May 4, 2023 - Sports

Broadcasters adjust to MLB's pitch clock

Illustration of a pitcher delivering a pitch with a stopwatch counting down in the background

Illustration: Brendan Lynch/Axios

Major League Baseball's new pitch clock has forced big leaguers to make adjustments. It's demanded change from broadcasters, too, as they try to weave the clock into their coverage.

State of play: During spring training, networks tested out a variety of ways to visualize the pitch clock. Now, one month into the season, they've all mostly settled on their own unique solution.

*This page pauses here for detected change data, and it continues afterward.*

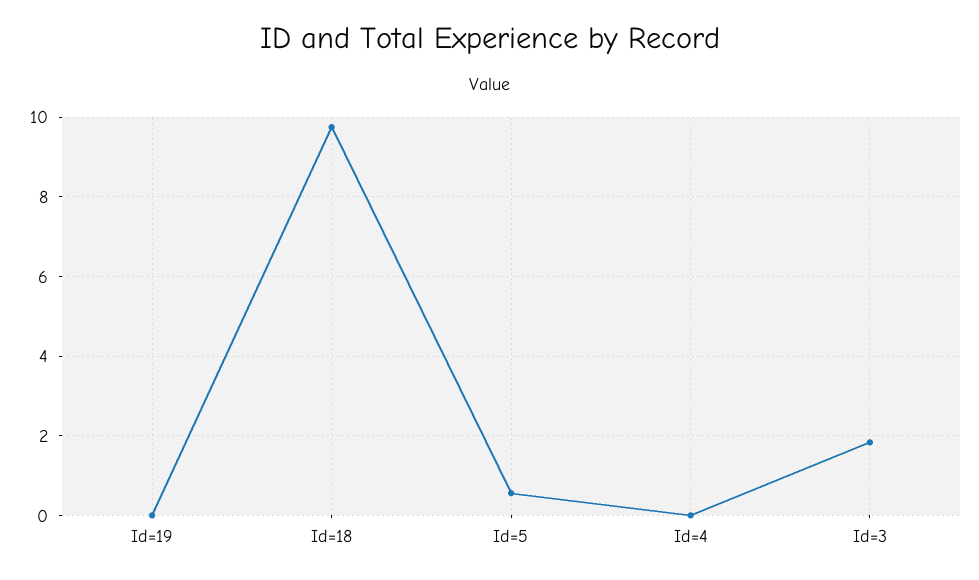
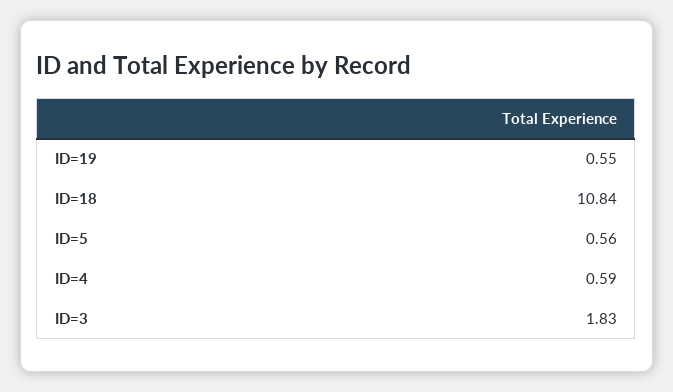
  {
-   "Id=19": 0,
+   "Id=19": 0.55,
-   "Id=18": 9.8,
+   "Id=18": 10.84,
    "Id=5": 0.56,
-   "Id=4": 0,
+   "Id=4": 0.59,
    "Id=3": 1.83
  }

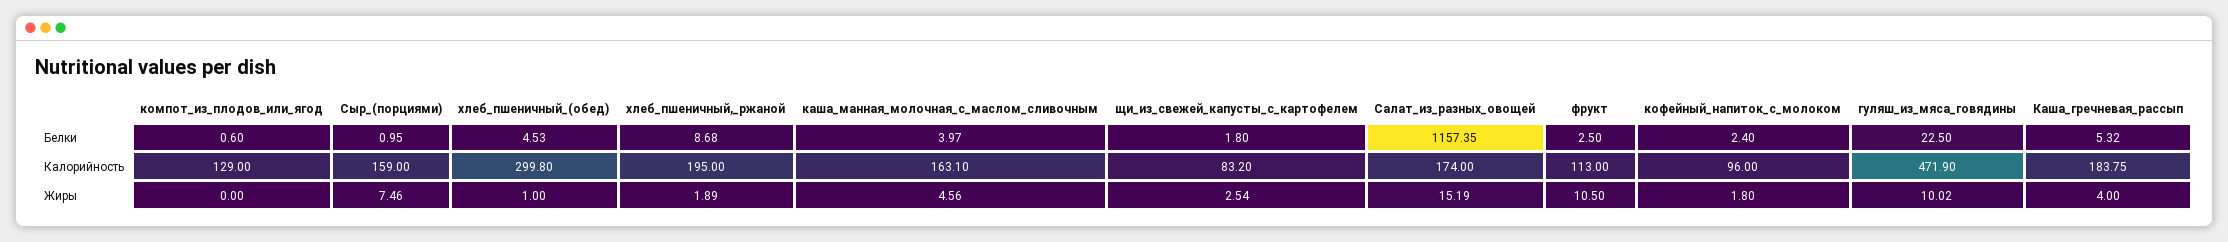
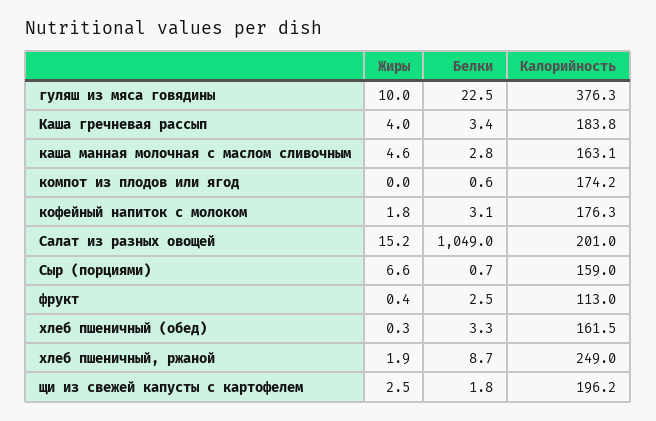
  {
    "компот_из_плодов_или_ягод": {
      "Белки": 0.6,
-     "Калорийность": 129,
+     "Калорийность": 174.2,
      "Жиры": 0
    },
    "Сыр_(порциями)": {
-     "Белки": 0.95,
+     "Белки": 0.7,
      "Калорийность": 159,
-     "Жиры": 7.46
+     "Жиры": 6.6
    },
    "хлеб_пшеничный_(обед)": {
-     "Белки": 4.53,
+     "Белки": 3.3,
-     "Калорийность": 299.8,
+     "Калорийность": 161.5,
-     "Жиры": 1
+     "Жиры": 0.3
    },
    "хлеб_пшеничный,_ржаной": {
      "Белки": 8.68,
-     "Калорийность": 195,
+     "Калорийность": 249,
      "Жиры": 1.89
    },
    "каша_манная_молочная_с_маслом_сливочным": {
-     "Белки": 3.97,
+     "Белки": 2.8,
      "Калорийность": 163.1,
      "Жиры": 4.56
    },
    "щи_из_свежей_капусты_с_картофелем": {
      "Белки": 1.8,
-     "Калорийность": 83.2,
+     "Калорийность": 196.2,
      "Жиры": 2.54
    },
    "Салат_из_разных_овощей": {
-     "Белки": 1157.35,
+     "Белки": 1049,
-     "Калорийность": 174,
+     "Калорийность": 201,
      "Жиры": 15.19
    },
    "фрукт": {
      "Белки": 2.5,
      "Калорийность": 113,
-     "Жиры": 10.5
+     "Жиры": 0.4
    },
    "кофейный_напиток_с_молоком": {
-     "Белки": 2.4,
+     "Белки": 3.1,
-     "Калорийность": 96,
+     "Калорийность": 176.3,
      "Жиры": 1.8
    },
    "гуляш_из_мяса_говядины": {
      "Белки": 22.5,
-     "Калорийность": 471.9,
+     "Калорийность": 376.3,
      "Жиры": 10.02
    },
    "Каша_гречневая_рассып": {
-     "Белки": 5.32,
+     "Белки": 3.4,
      "Калорийность": 183.75,
      "Жиры": 4
    }
  }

  • Some keep the pitch clock visible at all times, while others only show the timer when it's about to run out. Some clocks turn a different color with 10 seconds left, while others don't.
  • It's all about striking a balance between (a) helping the viewer "feel" the pitch clock and (b) not reminding them of it so frequently that it takes away from the joy of baseball.

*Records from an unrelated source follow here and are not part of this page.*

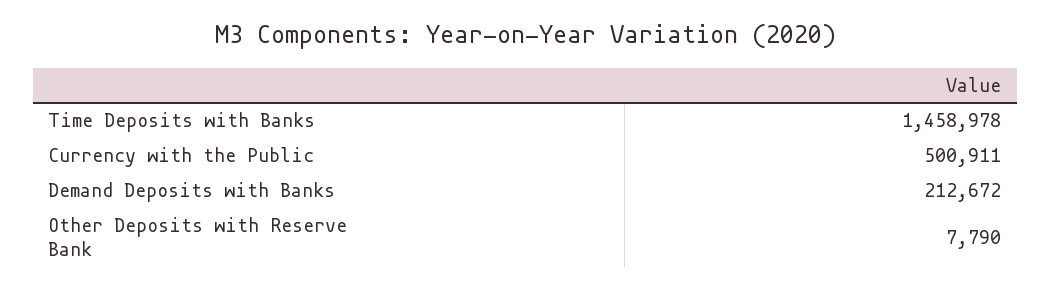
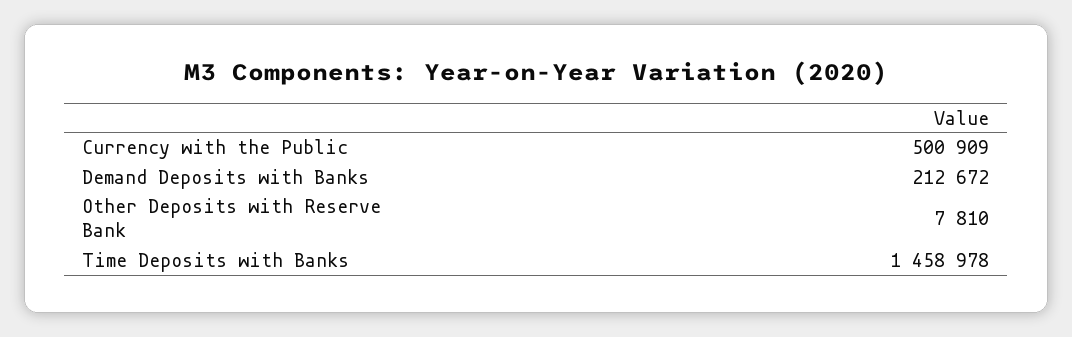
  {
    "Time Deposits with Banks": 1458978,
-   "Currency with the Public": 500911,
+   "Currency with the Public": 500909,
    "Demand Deposits with Banks": 212672,
-   "Other Deposits with Reserve Bank": 7790
+   "Other Deposits with Reserve Bank": 7810
  }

Between the lines: Numerous pitch clock graphics have been used this season, from local broadcasts on regional sports networks to national broadcasts on ESPN, Fox, Apple, TBS and Peacock. Every network, it seems, has a slightly different take on what works best.

MLB broadcast screenshots
Clockwise from top left: Pitch clock graphics for ESPN, Bally Sports, Fox and NESN. Screenshots via Twitter

A few examples from above:

  • ESPN (top left): In spring training, ESPN's pitch clock graphic popped out of the right side of the score bug. Now, it has its own dedicated spot next to the pitch count and is visible for much of the game.
  • Bally Sports (top right): The clock is located neatly inside the diamond, which shows how many players are on base and how many outs there are.
  • Fox (bottom right): The clock pops out of the score bug when it nears zero, likely drawing more attention than the more static examples above. Fox has also used a virtual clock that pops up on the mound.
  • NESN (bottom left): The clock is above the pitch count, and a red background appears once it hits 10 seconds. This catches the viewer's eye, while also being very on-brand for NESN's team, the Boston Red Sox.

The backdrop: In 1994, Fox introduced a score bug as part of its inaugural season of NFL coverage. Variety criticized the so-called "FoxBox" as an "annoying see-through clock and score graphic," but it soon became a ubiquitous feature of all sports broadcasts.

  • Networks have routinely upgraded their score bugs, transforming what were once fairly simple scoreboards into robust information hubs (think: in-game stats, timeouts, pitch count, shot/play clock, etc).
  • Fitting everything into such a confined space is "like a visual puzzle," ESPN vice president of production Phil Orlins tells me. And while the addition of the pitch clock didn't require a full redesign, "we had to move the furniture around," he adds.

What they're saying: "I don't think taking [the clock] in and out over and over again makes it less intrusive to the viewer," says Orlins. "I would rather find a comfortable way to let it stay on the screen the vast majority of the time, and let viewers choose when they want to be served rather than producers or directors telling them, 'Now is the time to read some information.'"

  • This sounds fundamentally different from Fox's approach. Their pop-out and on-mound clocks feel much more like "alerts" designed to remind viewers — frequently — about the ticking timer behind the scenes.
  • Something to watch: Could pitch clock graphics eventually be sponsored? It seems likely. The NBA has Tissot for the shot clock, and Rolex is the "official timekeeper" of a bunch of events.

The bottom line: Ultimately, every MLB broadcast partner is trying to usher in baseball's new normal as seamlessly as possible. And quite frankly, they all seem to be succeeding. "I've already stopped noticing the pitch clock," a friend told me this week. Honestly, same.